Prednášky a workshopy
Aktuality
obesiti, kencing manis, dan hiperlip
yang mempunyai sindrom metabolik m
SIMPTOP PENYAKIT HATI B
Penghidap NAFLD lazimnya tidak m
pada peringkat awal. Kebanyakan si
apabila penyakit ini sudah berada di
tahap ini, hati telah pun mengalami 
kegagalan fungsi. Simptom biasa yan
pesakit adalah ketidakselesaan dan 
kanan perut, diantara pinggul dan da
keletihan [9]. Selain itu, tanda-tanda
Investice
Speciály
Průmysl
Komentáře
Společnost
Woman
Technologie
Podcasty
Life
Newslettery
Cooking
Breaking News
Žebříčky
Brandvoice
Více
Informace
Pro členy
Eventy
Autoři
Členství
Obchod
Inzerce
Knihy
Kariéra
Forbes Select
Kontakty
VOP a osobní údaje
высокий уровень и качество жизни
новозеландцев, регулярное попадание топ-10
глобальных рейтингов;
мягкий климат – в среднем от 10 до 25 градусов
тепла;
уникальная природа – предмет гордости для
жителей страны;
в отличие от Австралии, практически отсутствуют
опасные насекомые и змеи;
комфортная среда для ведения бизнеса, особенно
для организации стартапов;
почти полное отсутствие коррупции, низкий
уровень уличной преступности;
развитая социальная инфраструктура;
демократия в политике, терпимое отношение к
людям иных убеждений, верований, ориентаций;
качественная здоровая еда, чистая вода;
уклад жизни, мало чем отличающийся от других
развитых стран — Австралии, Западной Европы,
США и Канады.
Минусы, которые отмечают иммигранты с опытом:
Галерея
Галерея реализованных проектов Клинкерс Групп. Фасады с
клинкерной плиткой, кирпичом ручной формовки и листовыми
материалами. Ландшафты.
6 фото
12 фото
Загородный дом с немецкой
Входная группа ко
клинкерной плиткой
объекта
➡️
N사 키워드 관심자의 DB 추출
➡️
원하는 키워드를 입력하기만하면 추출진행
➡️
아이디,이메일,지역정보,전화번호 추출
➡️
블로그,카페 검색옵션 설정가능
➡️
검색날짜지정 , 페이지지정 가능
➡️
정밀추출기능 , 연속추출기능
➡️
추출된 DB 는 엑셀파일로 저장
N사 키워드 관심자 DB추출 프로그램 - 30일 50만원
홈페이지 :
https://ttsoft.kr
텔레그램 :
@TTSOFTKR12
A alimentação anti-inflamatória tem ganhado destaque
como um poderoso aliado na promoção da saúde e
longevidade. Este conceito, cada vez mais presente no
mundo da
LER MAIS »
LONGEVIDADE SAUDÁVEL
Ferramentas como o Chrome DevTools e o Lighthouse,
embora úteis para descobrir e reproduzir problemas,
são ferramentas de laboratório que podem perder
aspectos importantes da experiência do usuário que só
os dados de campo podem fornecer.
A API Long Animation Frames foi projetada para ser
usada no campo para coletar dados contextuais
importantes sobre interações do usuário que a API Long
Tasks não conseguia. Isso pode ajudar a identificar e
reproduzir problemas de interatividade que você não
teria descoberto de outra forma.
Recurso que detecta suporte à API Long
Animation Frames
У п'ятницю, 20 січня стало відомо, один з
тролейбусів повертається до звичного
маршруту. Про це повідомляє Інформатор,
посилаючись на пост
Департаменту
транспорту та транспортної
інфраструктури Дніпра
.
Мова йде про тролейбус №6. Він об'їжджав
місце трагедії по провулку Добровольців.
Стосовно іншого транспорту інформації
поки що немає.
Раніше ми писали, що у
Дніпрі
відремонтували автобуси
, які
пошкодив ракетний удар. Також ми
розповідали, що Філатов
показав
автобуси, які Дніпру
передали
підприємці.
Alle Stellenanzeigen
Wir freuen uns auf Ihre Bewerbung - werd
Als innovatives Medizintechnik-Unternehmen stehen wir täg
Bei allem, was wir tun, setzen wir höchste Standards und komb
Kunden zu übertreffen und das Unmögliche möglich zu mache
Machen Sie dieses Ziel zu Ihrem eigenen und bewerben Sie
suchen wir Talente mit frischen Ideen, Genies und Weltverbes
# # #
DIRECTIONS FOR THIS TASK: From the records above, repeat exactly the lines from the one with "tahap ini, hati telah pun mengalami" through the one with "развитая социальная инфраструктура;", both included.

RESPONSE TO THIS TASK:
tahap ini, hati telah pun mengalami 
kegagalan fungsi. Simptom biasa yan
pesakit adalah ketidakselesaan dan 
kanan perut, diantara pinggul dan da
keletihan [9]. Selain itu, tanda-tanda
Investice
Speciály
Průmysl
Komentáře
Společnost
Woman
Technologie
Podcasty
Life
Newslettery
Cooking
Breaking News
Žebříčky
Brandvoice
Více
Informace
Pro členy
Eventy
Autoři
Členství
Obchod
Inzerce
Knihy
Kariéra
Forbes Select
Kontakty
VOP a osobní údaje
высокий уровень и качество жизни
новозеландцев, регулярное попадание топ-10
глобальных рейтингов;
мягкий климат – в среднем от 10 до 25 градусов
тепла;
уникальная природа – предмет гордости для
жителей страны;
в отличие от Австралии, практически отсутствуют
опасные насекомые и змеи;
комфортная среда для ведения бизнеса, особенно
для организации стартапов;
почти полное отсутствие коррупции, низкий
уровень уличной преступности;
развитая социальная инфраструктура;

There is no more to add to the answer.